**** Data under study ****

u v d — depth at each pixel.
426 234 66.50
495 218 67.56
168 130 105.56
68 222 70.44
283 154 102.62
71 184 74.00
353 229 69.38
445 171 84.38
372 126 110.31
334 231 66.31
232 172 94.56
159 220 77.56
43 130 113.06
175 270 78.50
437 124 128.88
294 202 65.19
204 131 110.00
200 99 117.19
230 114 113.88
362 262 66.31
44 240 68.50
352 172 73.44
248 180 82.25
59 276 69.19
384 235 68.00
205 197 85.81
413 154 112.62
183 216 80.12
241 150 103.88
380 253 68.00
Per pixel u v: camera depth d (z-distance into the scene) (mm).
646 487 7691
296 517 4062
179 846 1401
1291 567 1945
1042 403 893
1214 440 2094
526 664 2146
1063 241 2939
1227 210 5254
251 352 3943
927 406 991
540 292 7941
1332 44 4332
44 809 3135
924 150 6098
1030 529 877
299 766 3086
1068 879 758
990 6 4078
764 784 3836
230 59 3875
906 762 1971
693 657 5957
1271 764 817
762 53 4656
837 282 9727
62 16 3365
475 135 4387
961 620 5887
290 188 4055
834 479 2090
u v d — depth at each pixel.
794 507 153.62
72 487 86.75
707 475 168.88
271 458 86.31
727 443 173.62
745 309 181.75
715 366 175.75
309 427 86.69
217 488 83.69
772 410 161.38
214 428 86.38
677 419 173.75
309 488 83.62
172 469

****

What you should do >> Output the line that contains "299 766 3086", followed by every later line in the listing, with no line omitted and none added.

Answer area >>
299 766 3086
1068 879 758
990 6 4078
764 784 3836
230 59 3875
906 762 1971
693 657 5957
1271 764 817
762 53 4656
837 282 9727
62 16 3365
475 135 4387
961 620 5887
290 188 4055
834 479 2090
u v d — depth at each pixel.
794 507 153.62
72 487 86.75
707 475 168.88
271 458 86.31
727 443 173.62
745 309 181.75
715 366 175.75
309 427 86.69
217 488 83.69
772 410 161.38
214 428 86.38
677 419 173.75
309 488 83.62
172 469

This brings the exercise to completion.